The cuts in corporation tax will, over time, be quite significant. The rise in the threshold at which employers pay NI will encourage investment and employment in the private sector.
The fact that businesses are seeing taxes fall at a time of austerity does indicate how serious the chancellor is about re-balancing the economy.
One possible doubt relates to the fact that corporate profits have been rising faster than wages for some time. This would suggest that, actually, the economy needs higher, not lower corporation tax. But we realise this is a radical argument, and in any case the argument about the relationship between wages and profits is more relevant in Germany and China, than it is in Britain
For entrepreneurs this was a good budget. They will now be able to sell their business for £5m, and only pay 10 per cent tax. (In his last budget Mr Darling put the limit at £2m.) The small companies’ tax rate will be reduced to 20 per cent, and rules on employers NI contributions for new businesses are being softened quite significantly.
Capital gains tax (CGT) is to rise from 18 to 28 per cent for higher tax payers. The move has come in for some criticism.
Firstly, some say the rises don’t go far enough. Why should CGT be less than income tax? The counter argument seems to be that had this tax rate risen higher, tax receipts would have fallen.

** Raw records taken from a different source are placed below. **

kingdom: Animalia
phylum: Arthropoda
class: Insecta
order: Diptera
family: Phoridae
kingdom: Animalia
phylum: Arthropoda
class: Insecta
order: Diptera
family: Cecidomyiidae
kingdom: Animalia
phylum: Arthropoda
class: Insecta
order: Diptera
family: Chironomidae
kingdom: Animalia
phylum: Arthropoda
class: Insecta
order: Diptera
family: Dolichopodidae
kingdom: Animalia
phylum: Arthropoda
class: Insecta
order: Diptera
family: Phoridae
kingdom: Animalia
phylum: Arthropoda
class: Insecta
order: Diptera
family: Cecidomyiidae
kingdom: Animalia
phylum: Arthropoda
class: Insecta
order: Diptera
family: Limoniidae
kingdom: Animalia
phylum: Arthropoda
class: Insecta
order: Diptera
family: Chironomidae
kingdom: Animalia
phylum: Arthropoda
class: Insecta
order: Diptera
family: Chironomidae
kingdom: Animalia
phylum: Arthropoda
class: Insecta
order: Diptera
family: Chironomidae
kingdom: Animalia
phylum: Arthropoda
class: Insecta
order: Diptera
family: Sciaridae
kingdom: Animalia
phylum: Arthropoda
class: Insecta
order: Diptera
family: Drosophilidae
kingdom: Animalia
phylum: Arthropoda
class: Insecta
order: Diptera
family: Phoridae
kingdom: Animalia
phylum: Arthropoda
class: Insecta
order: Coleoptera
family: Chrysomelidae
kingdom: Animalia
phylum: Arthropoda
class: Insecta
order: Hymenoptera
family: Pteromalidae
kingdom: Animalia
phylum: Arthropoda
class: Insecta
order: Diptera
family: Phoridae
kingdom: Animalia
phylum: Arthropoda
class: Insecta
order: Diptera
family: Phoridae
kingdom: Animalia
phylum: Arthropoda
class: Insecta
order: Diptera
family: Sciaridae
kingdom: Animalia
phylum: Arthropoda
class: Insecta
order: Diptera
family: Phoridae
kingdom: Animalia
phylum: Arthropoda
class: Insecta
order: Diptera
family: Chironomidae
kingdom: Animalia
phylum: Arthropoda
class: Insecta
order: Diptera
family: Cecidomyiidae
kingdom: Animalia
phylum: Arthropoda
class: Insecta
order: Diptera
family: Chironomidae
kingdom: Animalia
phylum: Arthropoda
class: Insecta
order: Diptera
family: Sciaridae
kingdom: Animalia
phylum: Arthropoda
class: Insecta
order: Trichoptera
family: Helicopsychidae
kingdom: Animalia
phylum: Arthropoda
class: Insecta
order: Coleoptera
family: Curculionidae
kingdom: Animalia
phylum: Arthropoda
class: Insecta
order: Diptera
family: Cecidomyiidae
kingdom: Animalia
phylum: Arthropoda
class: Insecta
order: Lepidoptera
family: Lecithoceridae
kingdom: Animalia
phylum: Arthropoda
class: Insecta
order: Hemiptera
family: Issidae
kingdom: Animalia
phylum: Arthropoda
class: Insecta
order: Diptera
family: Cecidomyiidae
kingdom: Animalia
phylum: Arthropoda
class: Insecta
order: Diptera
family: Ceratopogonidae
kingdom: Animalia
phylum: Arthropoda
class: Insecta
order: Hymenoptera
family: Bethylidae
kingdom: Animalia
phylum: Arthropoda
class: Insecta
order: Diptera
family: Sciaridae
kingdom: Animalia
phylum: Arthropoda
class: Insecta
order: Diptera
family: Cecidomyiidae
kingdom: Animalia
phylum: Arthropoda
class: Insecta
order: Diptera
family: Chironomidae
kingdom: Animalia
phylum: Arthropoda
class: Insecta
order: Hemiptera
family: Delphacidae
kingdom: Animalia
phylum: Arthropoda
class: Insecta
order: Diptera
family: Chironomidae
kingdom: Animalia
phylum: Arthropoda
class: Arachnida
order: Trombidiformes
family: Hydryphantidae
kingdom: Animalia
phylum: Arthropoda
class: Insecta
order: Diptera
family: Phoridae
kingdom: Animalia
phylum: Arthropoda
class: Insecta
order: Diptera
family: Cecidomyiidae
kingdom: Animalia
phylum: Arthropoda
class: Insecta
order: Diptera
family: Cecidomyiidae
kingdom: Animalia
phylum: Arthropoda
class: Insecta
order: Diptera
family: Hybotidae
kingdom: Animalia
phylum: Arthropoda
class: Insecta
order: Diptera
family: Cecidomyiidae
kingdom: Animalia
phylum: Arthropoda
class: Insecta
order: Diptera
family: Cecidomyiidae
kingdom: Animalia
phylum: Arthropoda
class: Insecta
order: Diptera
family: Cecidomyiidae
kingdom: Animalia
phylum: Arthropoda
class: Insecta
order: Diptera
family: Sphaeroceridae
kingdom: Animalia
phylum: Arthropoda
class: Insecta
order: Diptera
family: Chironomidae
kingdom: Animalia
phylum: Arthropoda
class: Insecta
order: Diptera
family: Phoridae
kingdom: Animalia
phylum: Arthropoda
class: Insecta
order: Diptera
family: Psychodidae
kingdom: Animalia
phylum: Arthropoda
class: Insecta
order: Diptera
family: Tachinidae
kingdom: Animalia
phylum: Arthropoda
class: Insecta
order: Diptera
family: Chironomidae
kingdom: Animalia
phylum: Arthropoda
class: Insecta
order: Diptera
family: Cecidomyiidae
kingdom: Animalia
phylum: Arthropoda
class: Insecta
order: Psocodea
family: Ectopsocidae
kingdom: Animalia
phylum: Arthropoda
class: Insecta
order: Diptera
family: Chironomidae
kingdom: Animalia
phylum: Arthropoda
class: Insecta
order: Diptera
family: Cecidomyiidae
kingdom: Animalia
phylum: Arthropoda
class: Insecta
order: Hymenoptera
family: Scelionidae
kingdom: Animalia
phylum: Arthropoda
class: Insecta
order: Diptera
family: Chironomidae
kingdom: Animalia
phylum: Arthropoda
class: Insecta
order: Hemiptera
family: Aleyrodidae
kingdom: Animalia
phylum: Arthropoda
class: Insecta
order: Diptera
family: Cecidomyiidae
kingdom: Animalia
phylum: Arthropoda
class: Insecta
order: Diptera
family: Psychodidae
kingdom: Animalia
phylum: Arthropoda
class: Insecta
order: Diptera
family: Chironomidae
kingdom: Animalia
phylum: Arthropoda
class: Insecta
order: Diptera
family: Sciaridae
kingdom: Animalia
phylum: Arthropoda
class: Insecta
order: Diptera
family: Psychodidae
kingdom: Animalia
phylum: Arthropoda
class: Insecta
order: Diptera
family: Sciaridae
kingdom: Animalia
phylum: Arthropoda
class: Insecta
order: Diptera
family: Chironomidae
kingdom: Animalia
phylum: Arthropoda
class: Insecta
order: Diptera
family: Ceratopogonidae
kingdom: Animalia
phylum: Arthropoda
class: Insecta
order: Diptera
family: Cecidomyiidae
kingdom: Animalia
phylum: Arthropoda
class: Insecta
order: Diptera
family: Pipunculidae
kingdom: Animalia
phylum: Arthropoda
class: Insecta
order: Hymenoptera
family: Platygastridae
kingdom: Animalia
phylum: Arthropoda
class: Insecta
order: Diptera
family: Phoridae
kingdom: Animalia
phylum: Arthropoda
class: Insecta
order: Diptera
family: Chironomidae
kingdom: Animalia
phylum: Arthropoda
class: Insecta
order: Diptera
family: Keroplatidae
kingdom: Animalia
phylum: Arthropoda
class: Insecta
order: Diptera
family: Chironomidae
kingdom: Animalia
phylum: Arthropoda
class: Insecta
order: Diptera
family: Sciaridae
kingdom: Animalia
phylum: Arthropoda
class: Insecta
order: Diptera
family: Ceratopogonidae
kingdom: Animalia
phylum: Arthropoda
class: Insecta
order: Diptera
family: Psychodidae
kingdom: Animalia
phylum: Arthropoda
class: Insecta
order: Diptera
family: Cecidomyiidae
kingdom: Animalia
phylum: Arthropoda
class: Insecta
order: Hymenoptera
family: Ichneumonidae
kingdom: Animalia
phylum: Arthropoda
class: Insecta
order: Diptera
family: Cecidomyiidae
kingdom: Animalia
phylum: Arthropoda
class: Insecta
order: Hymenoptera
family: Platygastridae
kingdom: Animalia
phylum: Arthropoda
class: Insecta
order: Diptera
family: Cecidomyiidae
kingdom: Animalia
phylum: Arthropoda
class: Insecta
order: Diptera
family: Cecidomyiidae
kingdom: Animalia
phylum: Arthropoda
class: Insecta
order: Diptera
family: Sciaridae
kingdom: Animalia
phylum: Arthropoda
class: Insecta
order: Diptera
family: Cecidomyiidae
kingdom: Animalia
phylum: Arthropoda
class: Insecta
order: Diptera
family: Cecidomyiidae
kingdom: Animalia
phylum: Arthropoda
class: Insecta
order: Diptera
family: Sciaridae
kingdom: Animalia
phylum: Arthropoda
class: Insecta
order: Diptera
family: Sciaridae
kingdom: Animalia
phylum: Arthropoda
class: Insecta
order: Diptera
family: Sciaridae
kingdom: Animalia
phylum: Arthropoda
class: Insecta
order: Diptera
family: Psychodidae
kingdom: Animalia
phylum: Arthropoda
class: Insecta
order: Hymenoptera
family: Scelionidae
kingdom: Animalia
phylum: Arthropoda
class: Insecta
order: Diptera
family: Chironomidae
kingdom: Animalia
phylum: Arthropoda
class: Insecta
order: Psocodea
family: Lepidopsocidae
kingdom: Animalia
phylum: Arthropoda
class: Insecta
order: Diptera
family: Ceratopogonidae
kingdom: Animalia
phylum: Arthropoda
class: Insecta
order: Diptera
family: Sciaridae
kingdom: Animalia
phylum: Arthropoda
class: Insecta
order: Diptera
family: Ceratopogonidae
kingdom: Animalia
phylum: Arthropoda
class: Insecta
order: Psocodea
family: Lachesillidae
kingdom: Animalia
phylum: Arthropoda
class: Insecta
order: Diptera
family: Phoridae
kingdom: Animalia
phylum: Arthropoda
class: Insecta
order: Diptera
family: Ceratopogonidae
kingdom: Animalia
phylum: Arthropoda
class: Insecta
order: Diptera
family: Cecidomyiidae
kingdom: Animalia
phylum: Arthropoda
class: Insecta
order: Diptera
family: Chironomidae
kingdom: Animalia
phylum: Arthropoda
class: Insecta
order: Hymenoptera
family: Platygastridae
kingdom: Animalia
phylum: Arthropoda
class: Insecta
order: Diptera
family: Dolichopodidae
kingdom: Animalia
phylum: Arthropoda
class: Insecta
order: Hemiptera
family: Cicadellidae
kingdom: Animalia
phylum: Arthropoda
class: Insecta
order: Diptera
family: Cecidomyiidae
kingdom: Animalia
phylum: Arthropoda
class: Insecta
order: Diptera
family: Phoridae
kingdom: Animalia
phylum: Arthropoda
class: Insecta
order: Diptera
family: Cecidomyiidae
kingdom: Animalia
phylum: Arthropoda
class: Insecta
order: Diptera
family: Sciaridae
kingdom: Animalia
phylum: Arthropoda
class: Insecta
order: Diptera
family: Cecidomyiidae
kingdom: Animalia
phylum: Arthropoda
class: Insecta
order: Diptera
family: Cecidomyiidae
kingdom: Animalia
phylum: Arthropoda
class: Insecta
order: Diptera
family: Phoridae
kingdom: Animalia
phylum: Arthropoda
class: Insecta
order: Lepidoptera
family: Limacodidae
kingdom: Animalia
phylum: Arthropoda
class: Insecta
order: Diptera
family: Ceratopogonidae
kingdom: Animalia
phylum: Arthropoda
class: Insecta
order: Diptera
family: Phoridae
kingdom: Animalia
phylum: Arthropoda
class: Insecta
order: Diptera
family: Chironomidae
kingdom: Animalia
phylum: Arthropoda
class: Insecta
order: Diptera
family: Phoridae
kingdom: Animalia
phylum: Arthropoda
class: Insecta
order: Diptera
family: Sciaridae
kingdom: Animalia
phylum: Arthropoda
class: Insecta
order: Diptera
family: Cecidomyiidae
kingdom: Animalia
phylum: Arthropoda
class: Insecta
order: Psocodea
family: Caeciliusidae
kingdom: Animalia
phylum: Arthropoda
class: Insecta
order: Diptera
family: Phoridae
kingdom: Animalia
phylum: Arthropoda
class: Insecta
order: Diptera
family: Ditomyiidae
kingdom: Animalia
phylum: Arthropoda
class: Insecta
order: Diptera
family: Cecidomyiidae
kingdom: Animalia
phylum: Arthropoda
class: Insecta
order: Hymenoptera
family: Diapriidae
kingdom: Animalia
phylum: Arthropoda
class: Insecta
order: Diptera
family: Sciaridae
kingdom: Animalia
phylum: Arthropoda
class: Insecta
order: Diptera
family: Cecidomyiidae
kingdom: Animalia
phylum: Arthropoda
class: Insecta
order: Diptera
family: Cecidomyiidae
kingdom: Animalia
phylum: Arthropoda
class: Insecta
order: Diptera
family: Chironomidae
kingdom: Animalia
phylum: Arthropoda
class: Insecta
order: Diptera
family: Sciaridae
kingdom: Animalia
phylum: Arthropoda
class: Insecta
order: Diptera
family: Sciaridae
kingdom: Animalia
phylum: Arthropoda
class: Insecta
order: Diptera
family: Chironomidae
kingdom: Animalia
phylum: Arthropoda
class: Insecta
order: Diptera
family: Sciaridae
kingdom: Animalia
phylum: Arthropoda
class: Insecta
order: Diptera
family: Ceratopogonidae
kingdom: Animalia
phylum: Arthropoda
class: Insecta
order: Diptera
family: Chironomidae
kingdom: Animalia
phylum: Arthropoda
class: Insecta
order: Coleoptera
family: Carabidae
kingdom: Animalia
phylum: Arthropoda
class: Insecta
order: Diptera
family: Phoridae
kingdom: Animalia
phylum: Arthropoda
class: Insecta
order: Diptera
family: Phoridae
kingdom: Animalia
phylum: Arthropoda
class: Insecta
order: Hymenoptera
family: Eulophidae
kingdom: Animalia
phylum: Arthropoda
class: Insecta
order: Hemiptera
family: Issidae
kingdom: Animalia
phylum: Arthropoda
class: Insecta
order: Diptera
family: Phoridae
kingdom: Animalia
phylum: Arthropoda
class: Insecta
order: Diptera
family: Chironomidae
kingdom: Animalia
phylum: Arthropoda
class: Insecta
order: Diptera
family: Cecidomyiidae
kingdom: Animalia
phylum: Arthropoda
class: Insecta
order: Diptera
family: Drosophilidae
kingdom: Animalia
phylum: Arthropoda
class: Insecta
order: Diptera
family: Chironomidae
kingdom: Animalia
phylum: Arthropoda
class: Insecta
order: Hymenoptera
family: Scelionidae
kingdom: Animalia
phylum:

Don’t forget, a few years ago you paid CGT at 40 per cent.
Others say the chancellor should have offered some kind of taper relief, so that CGT is less for people who make long-term investments. Under the new rules, CGT on shorter profits, made for example from derivatives, will be the same as CGT on profits that are arguably better for the economy.
Spending cuts are to be massive, and it is surprising that more has not been made of this across the media. Most departments are to cut spending by a whopping 25 per cent.
There is no getting away from this, job losses will result. The question is, will these jobs be replaced by new ones in the private sector?
Expect it to hurt for a few years. It will take time for the economy to re-balance. Export sectors are not going to start hiring straight away. Don’t expect a sudden explosion in investment.
The danger lies in the possibility that the re-balance never occurs.
We are concerned that all governments, except for the US, are banging the same drum, the drum that says fiscal cuts. Such global austerity drives are without precedent. It always worries us when a consensus emerges and the counter view is ignored.
This proved to be a problem in the last decade, it may be a problem now. Five years ago, warning about debt or predictions of a banking crisis were laughed at. Now it is those who say we need to carry on spending that are laughed at.
If the UK was acting in isolation that would be fine, but we are not, and that’s the problem.
Keynesian economics has become a joke. This is tragic. Keynes’s big ideas concerned what to do in a depression. His ideas have never been adopted. Except, it could be argued, during the Second World War, when UK government debt hit 250 per cent of GDP and his policies were adopted by mistake.
For 25 years after the Second World War, Keynesian economics was the only economics there was. The result was something of a disaster, at least for the UK. But Keynes never did argue for spending just to smooth out the economic cycle. It is doubtful the great man would have agreed with the use of his ideas during the 1950s, 1960s or 1970s. Indeed, some economists argue that Keynes was not a Keynesian.
Right now is the only time since Keynes’s ideas were published that has mirrored the period in which he developed his ideas.
But Keynes was also concerned with what should be done in times of global imbalances. He wanted to force trade surplus countries to buy more. Those ideas are precisely what the world needs now.
The big danger with Osborne’s plan is that everyone else wants to do something similar. And when every country tries to spend less, invest more, import less and export more, the result is economic depression.